▸ **Description of the task**
A word-for-word copy of the listing is what's needed; leave out every image.

▸ **Supplied information**
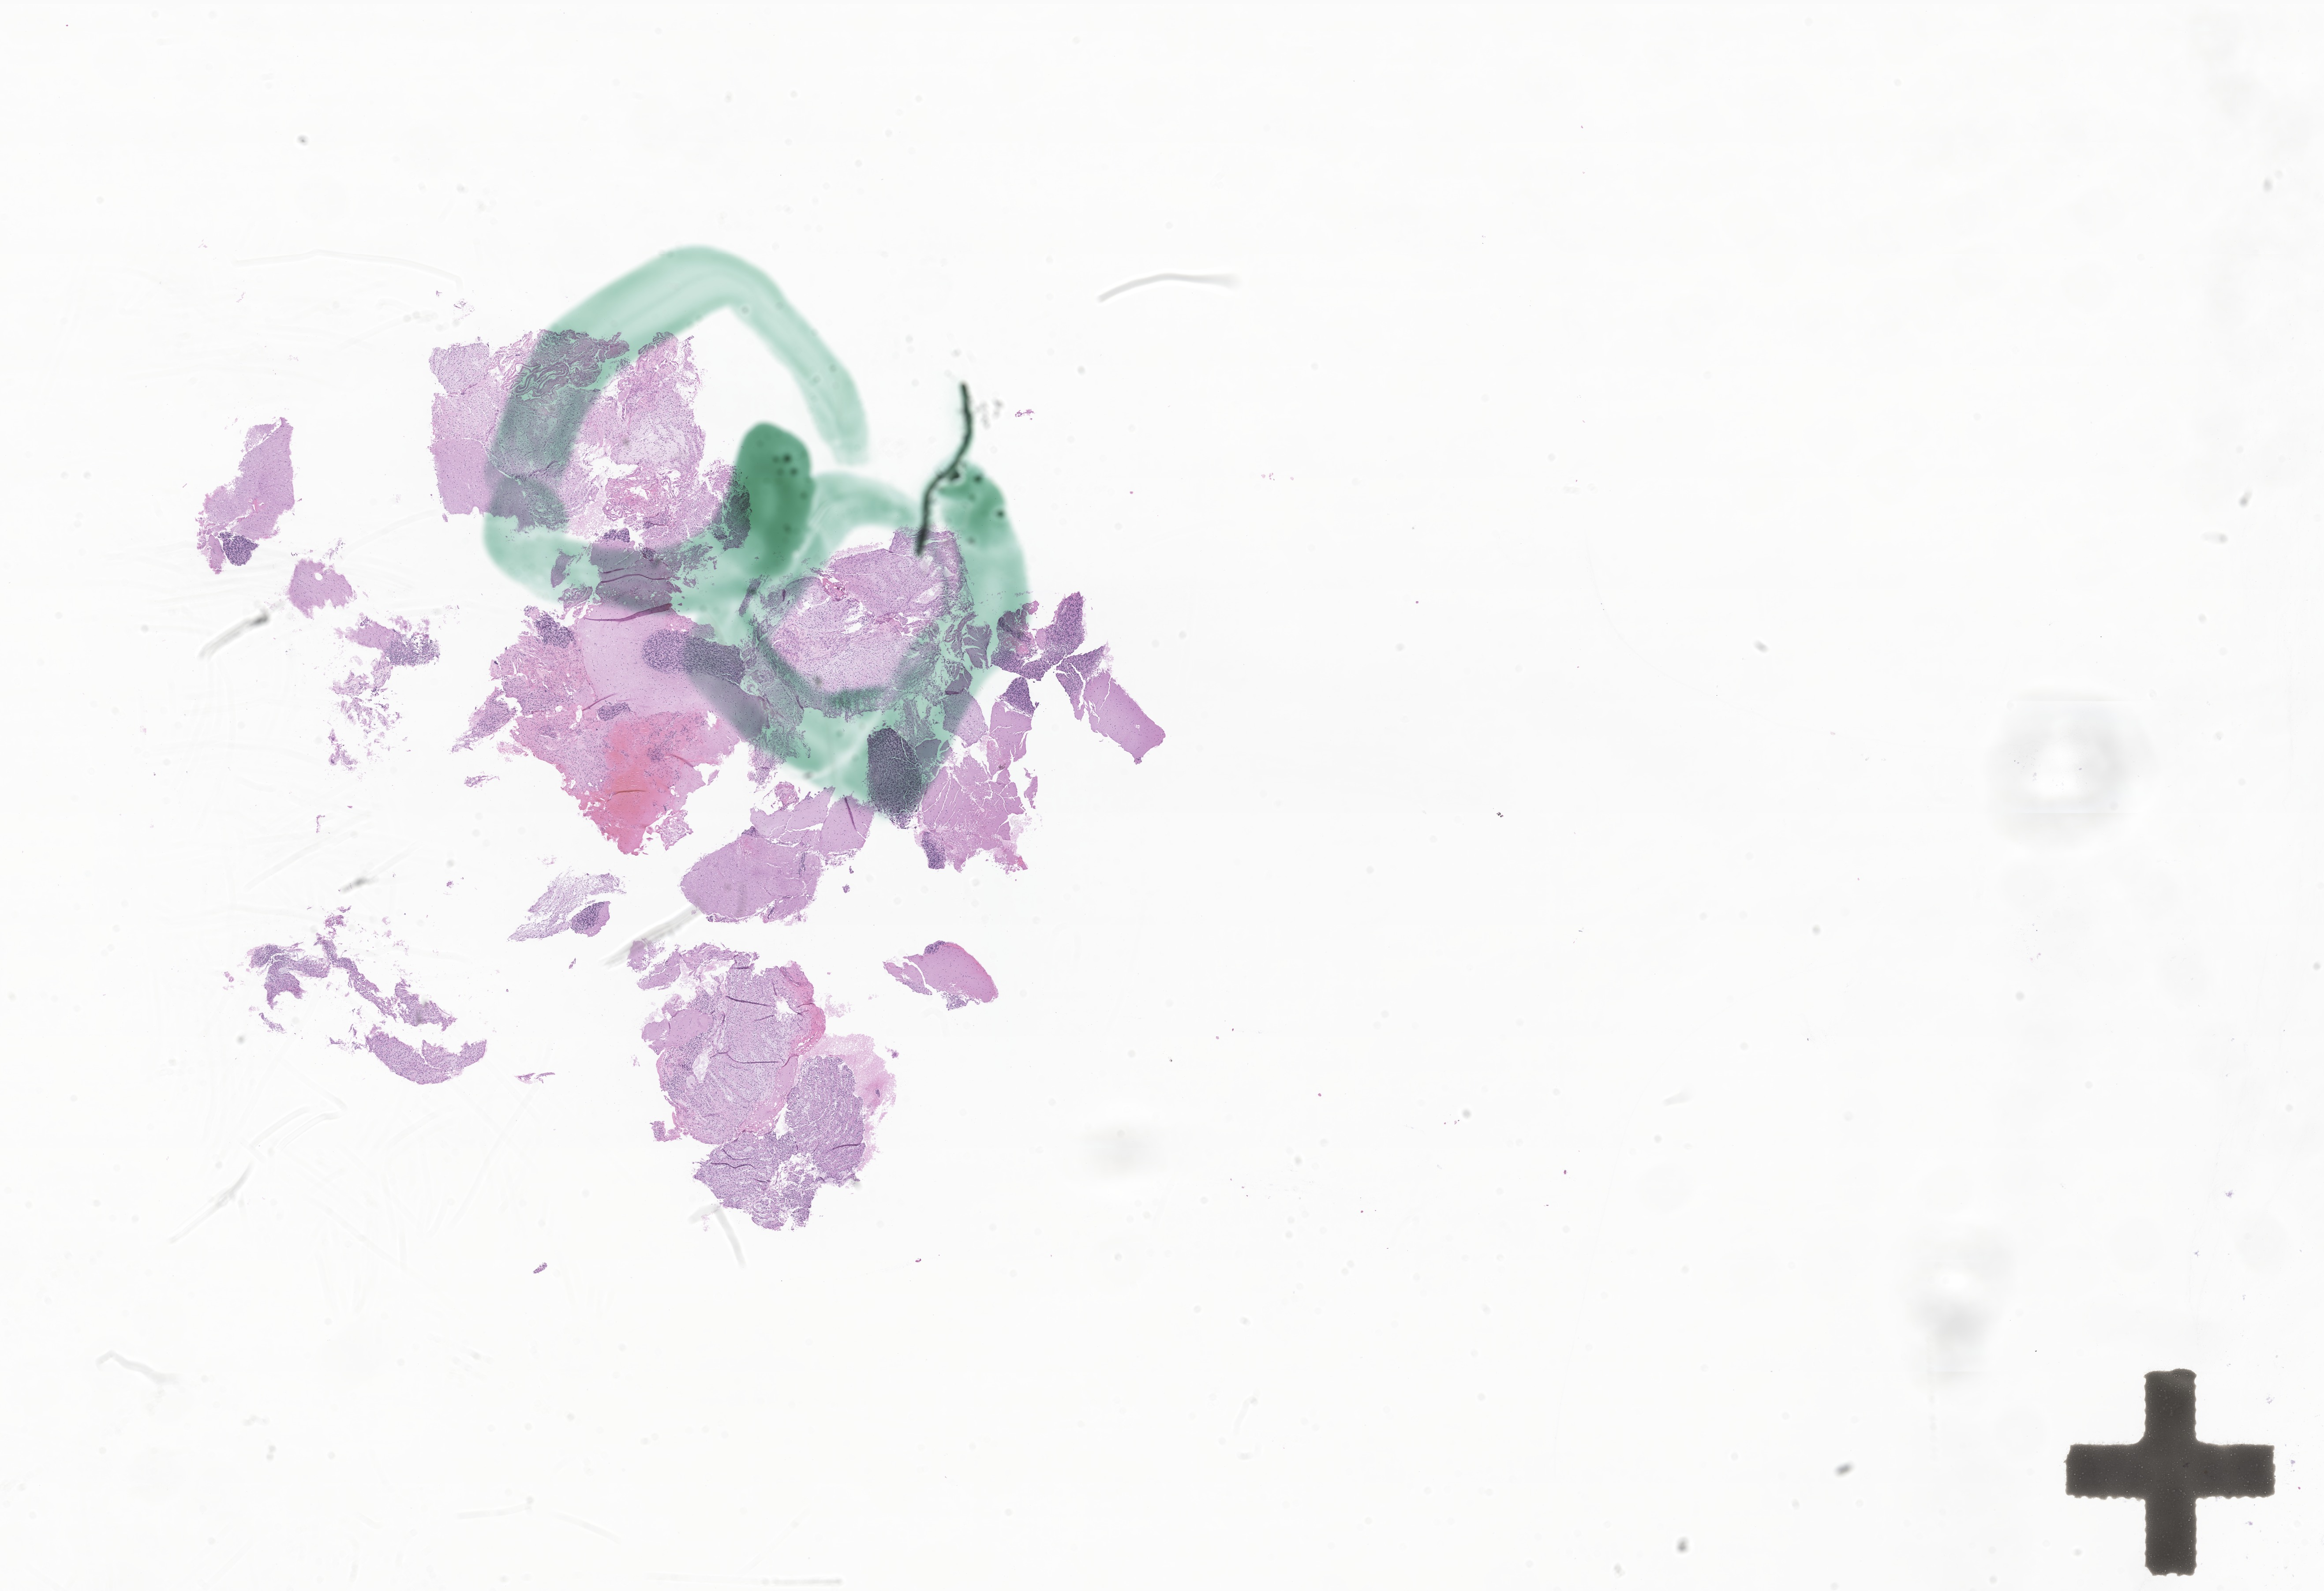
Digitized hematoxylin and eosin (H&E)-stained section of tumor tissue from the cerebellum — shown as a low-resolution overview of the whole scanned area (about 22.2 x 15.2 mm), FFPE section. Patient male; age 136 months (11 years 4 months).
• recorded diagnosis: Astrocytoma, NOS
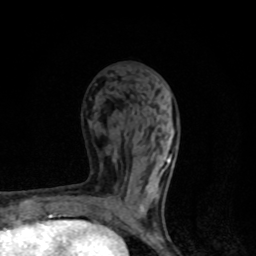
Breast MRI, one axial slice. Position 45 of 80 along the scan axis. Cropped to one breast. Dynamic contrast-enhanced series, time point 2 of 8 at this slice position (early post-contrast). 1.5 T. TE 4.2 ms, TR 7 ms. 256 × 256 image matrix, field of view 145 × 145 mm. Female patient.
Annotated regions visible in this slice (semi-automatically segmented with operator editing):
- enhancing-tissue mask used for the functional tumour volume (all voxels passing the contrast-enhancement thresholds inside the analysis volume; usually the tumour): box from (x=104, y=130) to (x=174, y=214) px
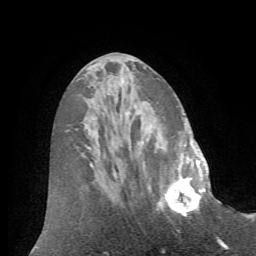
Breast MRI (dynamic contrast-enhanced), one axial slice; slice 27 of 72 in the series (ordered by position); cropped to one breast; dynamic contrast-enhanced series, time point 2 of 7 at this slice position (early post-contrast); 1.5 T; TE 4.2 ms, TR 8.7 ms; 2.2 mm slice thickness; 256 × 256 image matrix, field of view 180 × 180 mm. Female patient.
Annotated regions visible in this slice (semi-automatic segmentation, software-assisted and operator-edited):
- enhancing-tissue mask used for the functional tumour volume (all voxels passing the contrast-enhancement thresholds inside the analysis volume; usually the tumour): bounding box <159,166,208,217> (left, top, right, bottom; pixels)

▸ **Answer space**
Digitized hematoxylin and eosin (H&E)-stained section of tumor tissue from the cerebellum — shown as a low-resolution overview of the whole scanned area (about 22.2 x 15.2 mm), FFPE section. Patient male; age 136 months (11 years 4 months).
• recorded diagnosis: Astrocytoma, NOS
Breast MRI, one axial slice. Position 45 of 80 along the scan axis. Cropped to one breast. Dynamic contrast-enhanced series, time point 2 of 8 at this slice position (early post-contrast). 1.5 T. TE 4.2 ms, TR 7 ms. 256 × 256 image matrix, field of view 145 × 145 mm. Female patient.
Annotated regions visible in this slice (semi-automatically segmented with operator editing):
- enhancing-tissue mask used for the functional tumour volume (all voxels passing the contrast-enhancement thresholds inside the analysis volume; usually the tumour): box from (x=104, y=130) to (x=174, y=214) px
Breast MRI (dynamic contrast-enhanced), one axial slice; slice 27 of 72 in the series (ordered by position); cropped to one breast; dynamic contrast-enhanced series, time point 2 of 7 at this slice position (early post-contrast); 1.5 T; TE 4.2 ms, TR 8.7 ms; 2.2 mm slice thickness; 256 × 256 image matrix, field of view 180 × 180 mm. Female patient.
Annotated regions visible in this slice (semi-automatic segmentation, software-assisted and operator-edited):
- enhancing-tissue mask used for the functional tumour volume (all voxels passing the contrast-enhancement thresholds inside the analysis volume; usually the tumour): bounding box <159,166,208,217> (left, top, right, bottom; pixels)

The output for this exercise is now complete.